Shut down, get on the trolling motor, and quietly circle back and fish the area with shrimp-tipped tiny jigs on light spinning tackle. Keep the jig hitting bottom for these delicious members of the jack family.
Good places to prospect if they aren't flying out of the water behind you, is in and around the passes. The sandy shoals at the entrances to passes, channel edges, and edges of sandbars are all good bets.
Capt. George Tunison
Pomp anglers use small hair/bristle jigs with the dressing trimmed even with the bend in the hook. Use small pieces of shrimp, not a gob, and as mentioned hop retrieve it back along the bottom deliberately kicking up sand and mud. Thinking it's an escaping morsel they usually pounce on it and then put up an amazing fight.

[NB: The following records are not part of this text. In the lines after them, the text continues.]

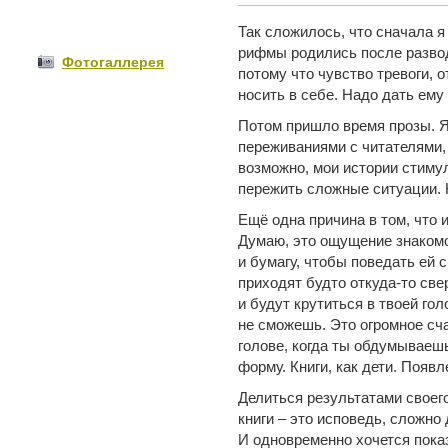
Так сложилось, что сначала я
рифмы родились после развод
Фотогаллерея
потому что чувство тревоги, 
носить в себе. Надо дать ему
Потом пришло время прозы. Я
переживаниями с читателями, 
возможно, мои истории стимул
пережить сложные ситуации. К
Ещё одна причина в том, что 
Думаю, это ощущение знакомо
и бумагу, чтобы поведать ей 
приходят будто откуда-то све
и будут крутиться в твоей го
не сможешь. Это огромное сча
голове, когда ты обдумываешь
форму. Книги, как дети. Появл
Делиться результатами своего
книги – это исповедь, сложн
И одновременно хочется пока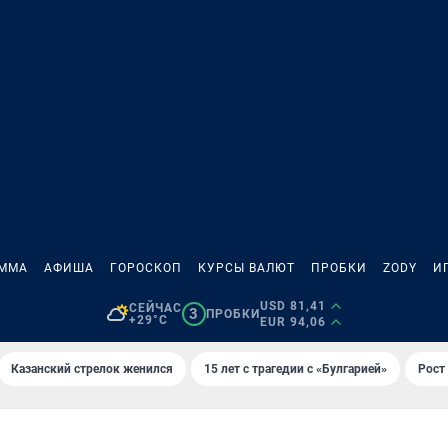
АММА
АФИША
ГОРОСКОП
КУРСЫ ВАЛЮТ
ПРОБКИ
ZODY
И
USD 81,41
СЕЙЧАС
3
ПРОБКИ
+29°C
EUR 94,06
Казанский стрелок женился
15 лет с трагедии с «Булгарией»
Рост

Six- to 10-pound braided line and a 36-inch or longer leader of 8-10 pound fluorocarbon works well as a starting point. No hardware, please, as these guys are keen eyed. Connect line to leader with Uni-Knots.
That being said, once you get a bite by a good specimen you will quickly see and feel why this delicious fish is first and foremost a member of the hard fighting jack family. On six-pound braid don't try to horse him in as you probably will get broken off.

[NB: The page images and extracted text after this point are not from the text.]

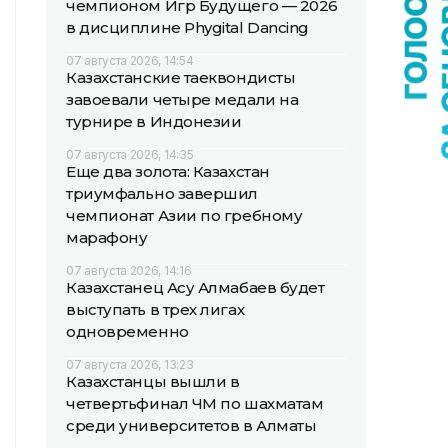
чемпионом Игр Будущего — 2026
в дисциплине Phygital Dancing
07 августа 2026, 14:54
Казахстанские таеквондисты
завоевали четыре медали на
турнире в Индонезии
07 августа 2026, 14:35
Еще два золота: Казахстан
триумфально завершил
чемпионат Азии по гребному
марафону
07 августа 2026, 14:16
Казахстанец Асу Алмабаев будет
выступать в трех лигах
одновременно
07 августа 2026, 13:23
Казахстанцы вышли в
четвертьфинал ЧМ по шахматам
среди университетов в Алматы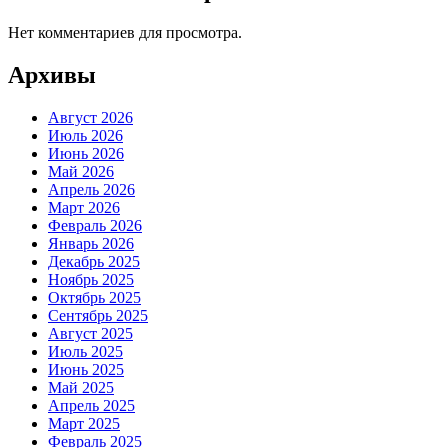
Нет комментариев для просмотра.
Архивы
Август 2026
Июль 2026
Июнь 2026
Май 2026
Апрель 2026
Март 2026
Февраль 2026
Январь 2026
Декабрь 2025
Ноябрь 2025
Октябрь 2025
Сентябрь 2025
Август 2025
Июль 2025
Июнь 2025
Май 2025
Апрель 2025
Март 2025
Февраль 2025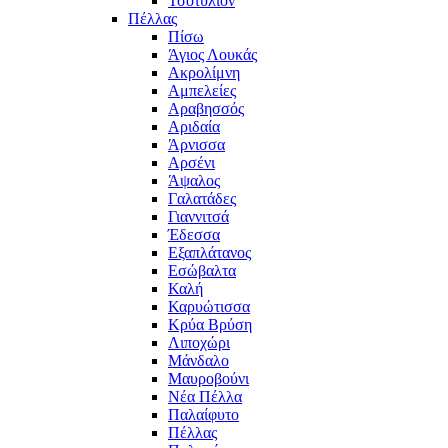
Τσοτύλιον
Πέλλας
Πίσω
Άγιος Λουκάς
Ακρολίμνη
Αμπελείες
Αραβησσός
Αριδαία
Άρνισσα
Αρσένι
Άψαλος
Γαλατάδες
Γιαννιτσά
Έδεσσα
Εξαπλάτανος
Εσώβαλτα
Καλή
Καρυώτισσα
Κρύα Βρύση
Λιποχώρι
Μάνδαλο
Μαυροβούνι
Νέα Πέλλα
Παλαίφυτο
Πέλλας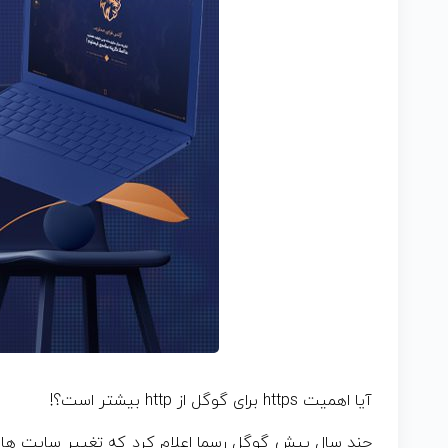
آیا اهمیت https برای گوگل از http بیشتر است؟!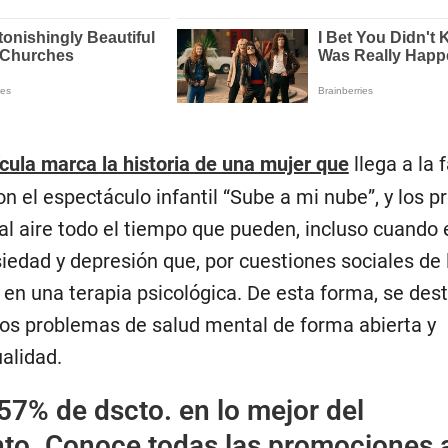
ícula marca la historia de una mujer que
llega a la 
 el espectáculo infantil “Sube a mi nube”, y los p
l aire todo el tiempo que pueden, incluso cuando e
siedad y depresión que, por cuestiones sociales de
 en una terapia psicológica. De esta forma, se dest
los problemas de salud mental de forma abierta y
ualidad.
57% de dscto. en lo mejor del
nto. Conoce todas las promociones 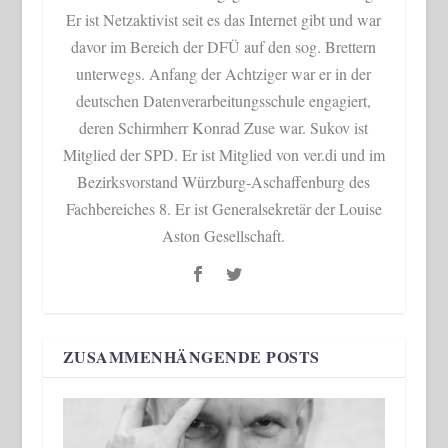
Er ist Netzaktivist seit es das Internet gibt und war
davor im Bereich der DFÜ auf den sog. Brettern
unterwegs. Anfang der Achtziger war er in der
deutschen Datenverarbeitungsschule engagiert,
deren Schirmherr Konrad Zuse war. Sukov ist
Mitglied der SPD. Er ist Mitglied von ver.di und im
Bezirksvorstand Würzburg-Aschaffenburg des
Fachbereiches 8. Er ist Generalsekretär der Louise
Aston Gesellschaft.
ZUSAMMENHÄNGENDE POSTS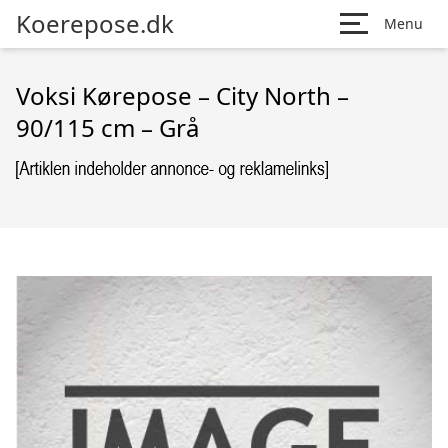
Koerepose.dk
Menu
Voksi Kørepose – City North –
90/115 cm – Grå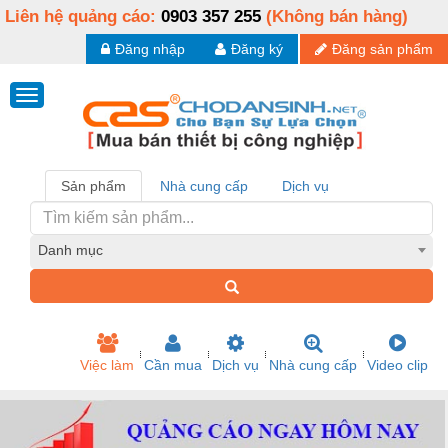
Liên hệ quảng cáo:
0903 357 255
(Không bán hàng)
Đăng nhập
Đăng ký
Đăng sản phẩm
Sản phẩm
Nhà cung cấp
Dịch vụ
Danh mục
Việc làm
Cần mua
Dịch vụ
Nhà cung cấp
Video clip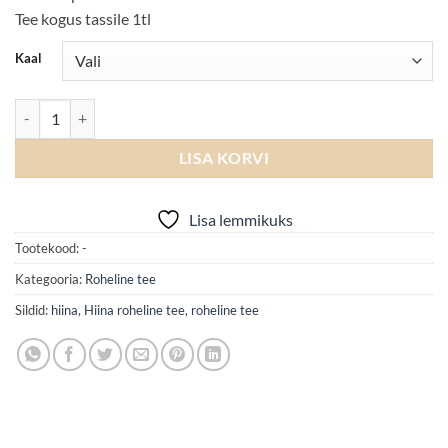
Tee kogus tassile 1tl
Kaal
Lung Ching kogus
LISA KORVI
Lisa lemmikuks
Tootekood:
-
Kategooria:
Roheline tee
Sildid:
hiina
,
Hiina roheline tee
,
roheline tee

Most pomp anglers use a variety of jig colors and even double jigs. Most are brightly colored and I've had the best luck on yellows and fluorescent yellows.
Although the jig is considered to be the go-to pomp lure, I've caught my two largest inshore specimens on gold spoons intended for redfish. The largest one over 5 pounds was caught on the flats 100 yards behind Bert's Bar in Matlacha.

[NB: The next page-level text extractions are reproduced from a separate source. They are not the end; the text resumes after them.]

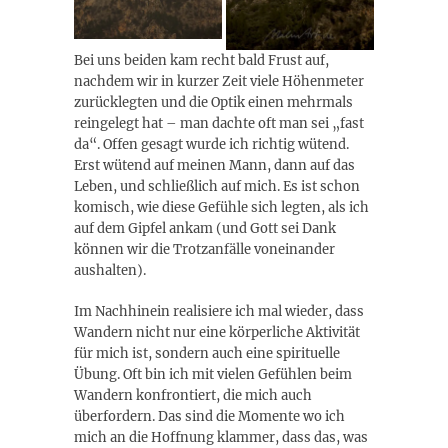
Bei uns beiden kam recht bald Frust auf,
nachdem wir in kurzer Zeit viele Höhenmeter
zurücklegten und die Optik einen mehrmals
reingelegt hat – man dachte oft man sei „fast
da“. Offen gesagt wurde ich richtig wütend.
Erst wütend auf meinen Mann, dann auf das
Leben, und schließlich auf mich. Es ist schon
komisch, wie diese Gefühle sich legten, als ich
auf dem Gipfel ankam (und Gott sei Dank
können wir die Trotzanfälle voneinander
aushalten).
Im Nachhinein realisiere ich mal wieder, dass
Wandern nicht nur eine körperliche Aktivität
für mich ist, sondern auch eine spirituelle
Übung. Oft bin ich mit vielen Gefühlen beim
Wandern konfrontiert, die mich auch
überfordern. Das sind die Momente wo ich
mich an die Hoffnung klammer, dass das, was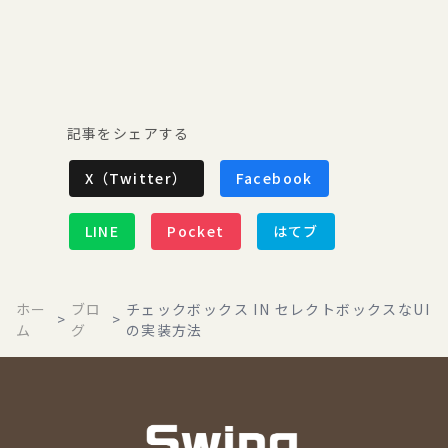
記事をシェアする
X（Twitter）
Facebook
LINE
Pocket
はてブ
ホー
ブロ
チェックボックス IN セレクトボックスなUI
>
>
ム
グ
の実装方法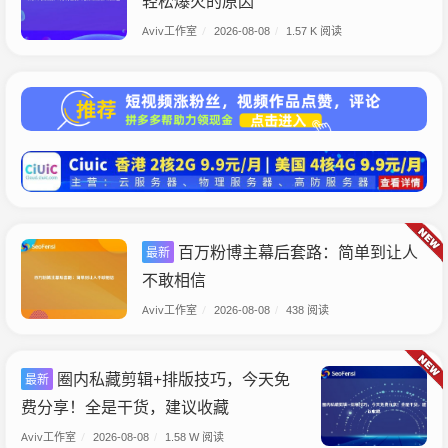
轻松爆火的原因
Aviv工作室
/
2026-08-08
/
1.57 K 阅读
百万粉博主幕后套路：简单到让人
最新
不敢相信
Aviv工作室
/
2026-08-08
/
438 阅读
圈内私藏剪辑+排版技巧，今天免
最新
费分享！全是干货，建议收藏
Aviv工作室
/
2026-08-08
/
1.58 W 阅读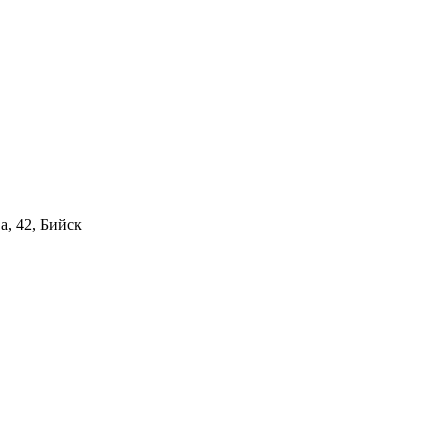
а, 42, Бийск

In most parts of the state pompano are caught by surf fishermen, like those scattered along Cocoa Beach in the north or pier anglers hauling them over the rails at Sebastian Inlet across the peninsula.
Although I haven't put the time in to try it I see no reason why a knowledgeable surf angler shouldn't be able to score as well on Gulf-side beach areas, especially close to the passes.
Wait! It gets better! This is one of the best tasting fishes in Florida. Meaty, yet with a delicate flavor. Baked and stuffed with crab meat or sauteed in a hot pan with a little garlic, butter, salt, and pepper it's a winner.
At last check you are allowed to keep six per day with an 11-inch (to the fork in the tail) size limit.
So you want to go fishing but a look outside the window reveals the palm trees bent heavily in the wind with white caps on the water? It's still OK. Stay close to home and explore the nearly 500 miles of wind protected canals within the city limits.
Bass fishing in fresh water and in brackish? Yes, we have it right here in Cape Coral along with miles and miles of salt canals hosting trout, jacks, tarpon, trophy snook, sharks, sheepshead, even redfish and grouper
A few years back a neighbor caught a 25-pound grouper in a NW Cape canal and yes, I did see the pictures. In the same canal a 50-plus pound grass carp died and washed up on my seawall.
Sharks in the NW Spreader canal? Definitely! I've caught them as well as my neighbors.
Use your electronics and explore your part of the canal system and look for structure, deep holes, and dropoffs. Note crusty docks that support more marine life.